Invalidation must cover every write path. WHERE a cached resource can be modified through multiple code paths (API endpoint, background job, admin panel) and any path lacks invalidation, THEN the skill must flag the gap. Partial invalidation is worse than no caching -- it serves confidently wrong data.

Escalation

Stale data causing business impact: When analysis reveals cached data could be stale for longer than the business tolerates (e.g., pricing data cached for 5 minutes), report: "Product prices are cached with a 300-second TTL. A price change will not be visible for up to 5 minutes. If this is unacceptable, switch to write-through caching with event-based invalidation for the pricing resource."
Redis memory approaching limit: When Redis maxmemory is configured but eviction policy is noeviction, report: "Redis is configured with maxmemory 256mb and noeviction policy. When memory is full, all SET operations will fail with OOM errors. Change to allkeys-lru for general caching or volatile-lru if mixing cached and persistent data."

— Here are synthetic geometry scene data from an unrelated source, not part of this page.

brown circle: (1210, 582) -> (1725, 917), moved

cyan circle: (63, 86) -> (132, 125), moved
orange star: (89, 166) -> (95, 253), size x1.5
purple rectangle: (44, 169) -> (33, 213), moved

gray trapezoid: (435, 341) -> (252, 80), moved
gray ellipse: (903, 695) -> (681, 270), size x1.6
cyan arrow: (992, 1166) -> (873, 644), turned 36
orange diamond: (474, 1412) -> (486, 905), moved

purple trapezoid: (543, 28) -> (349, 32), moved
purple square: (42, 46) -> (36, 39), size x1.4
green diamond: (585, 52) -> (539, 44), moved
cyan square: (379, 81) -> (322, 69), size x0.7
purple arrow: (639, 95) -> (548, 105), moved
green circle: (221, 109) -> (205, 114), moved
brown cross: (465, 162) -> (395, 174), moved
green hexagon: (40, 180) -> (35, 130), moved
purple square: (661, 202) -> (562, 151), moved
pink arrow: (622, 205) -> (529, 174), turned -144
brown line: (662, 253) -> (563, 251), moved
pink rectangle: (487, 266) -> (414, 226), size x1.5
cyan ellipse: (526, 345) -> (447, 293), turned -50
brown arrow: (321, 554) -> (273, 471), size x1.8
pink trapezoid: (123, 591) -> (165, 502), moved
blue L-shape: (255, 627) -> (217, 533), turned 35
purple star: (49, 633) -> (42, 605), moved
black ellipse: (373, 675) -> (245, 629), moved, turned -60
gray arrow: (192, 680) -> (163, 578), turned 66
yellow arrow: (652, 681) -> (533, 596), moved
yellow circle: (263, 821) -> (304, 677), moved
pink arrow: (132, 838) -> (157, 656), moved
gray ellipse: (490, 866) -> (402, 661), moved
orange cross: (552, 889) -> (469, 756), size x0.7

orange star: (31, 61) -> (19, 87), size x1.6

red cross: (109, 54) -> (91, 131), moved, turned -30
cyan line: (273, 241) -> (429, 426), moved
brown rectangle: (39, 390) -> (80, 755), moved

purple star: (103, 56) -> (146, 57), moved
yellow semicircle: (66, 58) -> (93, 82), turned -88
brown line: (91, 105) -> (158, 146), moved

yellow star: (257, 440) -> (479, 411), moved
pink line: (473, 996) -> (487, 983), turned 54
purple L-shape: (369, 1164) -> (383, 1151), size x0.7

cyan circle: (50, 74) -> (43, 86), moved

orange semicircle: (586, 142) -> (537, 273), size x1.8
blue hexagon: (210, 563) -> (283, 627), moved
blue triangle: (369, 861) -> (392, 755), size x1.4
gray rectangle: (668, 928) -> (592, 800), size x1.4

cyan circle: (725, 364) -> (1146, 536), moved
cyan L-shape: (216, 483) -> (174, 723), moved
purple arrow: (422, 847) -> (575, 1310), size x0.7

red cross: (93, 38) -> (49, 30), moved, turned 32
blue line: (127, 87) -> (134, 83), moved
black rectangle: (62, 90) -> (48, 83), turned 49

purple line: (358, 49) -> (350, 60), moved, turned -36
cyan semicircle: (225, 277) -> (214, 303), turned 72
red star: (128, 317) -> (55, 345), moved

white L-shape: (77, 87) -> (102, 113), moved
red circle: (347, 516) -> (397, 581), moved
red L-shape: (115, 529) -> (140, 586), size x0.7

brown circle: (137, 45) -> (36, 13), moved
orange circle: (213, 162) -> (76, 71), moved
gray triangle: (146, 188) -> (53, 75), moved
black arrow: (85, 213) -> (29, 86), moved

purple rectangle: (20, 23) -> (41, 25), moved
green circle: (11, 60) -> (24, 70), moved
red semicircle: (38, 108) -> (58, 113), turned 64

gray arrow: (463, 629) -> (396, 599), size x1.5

Cache key collision across services: When multiple services share a Redis instance without key namespacing, report: "Both the user-service and order-service write to key user:123. These are different data shapes from different services. Namespace keys by service: user-svc:user:123 and order-svc:user:123."
Serialization data loss detected: When a cached object contains types that do not survive JSON roundtrip (Date, BigInt, Map, Set, undefined), report: "The Order object contains Date fields that become strings after JSON serialization. Use superjson or a custom serializer, or convert dates before caching and parse on retrieval."